Source text:
<<<<

Hon. A.T. Galt said the point was certainly one very great importance, but he had none doubted of the propriety of the course that had been followed, with the consent of both sides of the house, and for the interests of the country.
Hon. A.A. Dorion contended that great injury was done to the commercial community by the sudden changes, and a means ought to be devised to save those who have purchased or contracted to deliver, the value of which might be seriously affected by these changes.
Hon. A.T. Galt said that contracts were constantly being made, and that he saw no possible way of meeting the cases which had been referred to by the hon. member for Hochelaga. He would also mention that an impression had got abroad that free goods imported into Gaspe, might now be transferred to other parts of the country without paying duty, but the government had made stretch provision to prevent goods being transferred from the free ports to any other place, until the duty thereon had first been paid.
Messrs. A.A. Dorion, Dunkin, and Hon. JH Cameron continued the discussion for some time, as to the practice of Parliament, and the effect of acting on the resolutions before concurrences taken thereon.
Mr. MC Cameron contended that unless the attorney general had given the question due consideration, and come to the conclusion that those who had on the morning after the passage of the resolutions, taken out their goods under the old tariff, could not be compelled to pay up the difference, it would be far preferable to compel them to do so, than adopt the plan proposed by the honorable Minister of Finance.
The house then went into Committee of supply, Mr. street in the chair.
The item for legislative council salaries, $96,580 00 was agreed to.
On the salaries and contingent expenses of legislative assembly, $138,440 00,
Hon. JS McDonald inquired who was to provide for the expenses of the Parliament to be held next year.
Hon. Mr. Galt said as the next Parliament would not be the Parliament of Canada, his hon. friend would see That question did not come within the scope of the Canadian government to answer.
Hon. Mr. Holton said the audit act would certainly be in force in Canada, if not in the confederacy, and he thought it belongs to the government to show how the first expenses of the local governments were to be legally provided for.

>>>>

Dataset extract:
<<<<

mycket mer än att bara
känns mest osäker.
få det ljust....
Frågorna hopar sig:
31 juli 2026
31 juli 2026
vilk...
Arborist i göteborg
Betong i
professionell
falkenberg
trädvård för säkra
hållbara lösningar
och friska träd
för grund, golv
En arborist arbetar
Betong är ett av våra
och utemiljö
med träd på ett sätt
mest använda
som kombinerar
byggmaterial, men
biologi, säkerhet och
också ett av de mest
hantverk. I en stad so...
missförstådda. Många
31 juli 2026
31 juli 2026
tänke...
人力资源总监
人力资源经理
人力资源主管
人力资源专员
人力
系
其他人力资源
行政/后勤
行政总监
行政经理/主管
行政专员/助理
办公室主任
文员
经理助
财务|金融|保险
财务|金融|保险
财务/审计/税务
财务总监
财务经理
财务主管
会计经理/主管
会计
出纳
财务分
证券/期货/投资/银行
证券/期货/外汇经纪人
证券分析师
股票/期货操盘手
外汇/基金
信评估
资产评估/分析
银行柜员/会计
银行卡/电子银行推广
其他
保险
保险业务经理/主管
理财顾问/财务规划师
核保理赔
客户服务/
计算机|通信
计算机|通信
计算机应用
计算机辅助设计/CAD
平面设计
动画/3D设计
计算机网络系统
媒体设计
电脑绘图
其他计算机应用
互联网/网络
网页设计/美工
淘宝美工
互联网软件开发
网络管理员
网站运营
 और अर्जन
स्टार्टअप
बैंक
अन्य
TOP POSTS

>>>>
<<<<

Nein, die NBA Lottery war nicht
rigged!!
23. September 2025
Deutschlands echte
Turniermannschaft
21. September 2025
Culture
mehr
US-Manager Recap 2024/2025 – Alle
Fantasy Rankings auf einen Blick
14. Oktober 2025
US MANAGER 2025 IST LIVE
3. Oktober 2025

>>>>
<<<<

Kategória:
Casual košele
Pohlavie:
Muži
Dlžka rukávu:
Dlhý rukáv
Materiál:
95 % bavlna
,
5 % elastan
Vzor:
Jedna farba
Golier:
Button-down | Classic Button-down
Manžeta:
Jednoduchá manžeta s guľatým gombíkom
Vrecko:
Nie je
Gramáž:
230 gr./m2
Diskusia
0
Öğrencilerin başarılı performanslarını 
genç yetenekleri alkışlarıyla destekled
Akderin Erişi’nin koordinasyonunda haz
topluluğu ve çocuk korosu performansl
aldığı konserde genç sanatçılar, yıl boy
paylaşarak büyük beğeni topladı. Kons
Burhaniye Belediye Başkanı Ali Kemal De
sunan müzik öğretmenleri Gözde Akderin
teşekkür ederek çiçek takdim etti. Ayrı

>>>>

Task to complete:
From the parliamentary debate text, copy word for word the part that starts with "Hon. A.T. Galt said the" and ends with "by these changes.".

Finished task:
Hon. A.T. Galt said the point was certainly one very great importance, but he had none doubted of the propriety of the course that had been followed, with the consent of both sides of the house, and for the interests of the country.
Hon. A.A. Dorion contended that great injury was done to the commercial community by the sudden changes, and a means ought to be devised to save those who have purchased or contracted to deliver, the value of which might be seriously affected by these changes.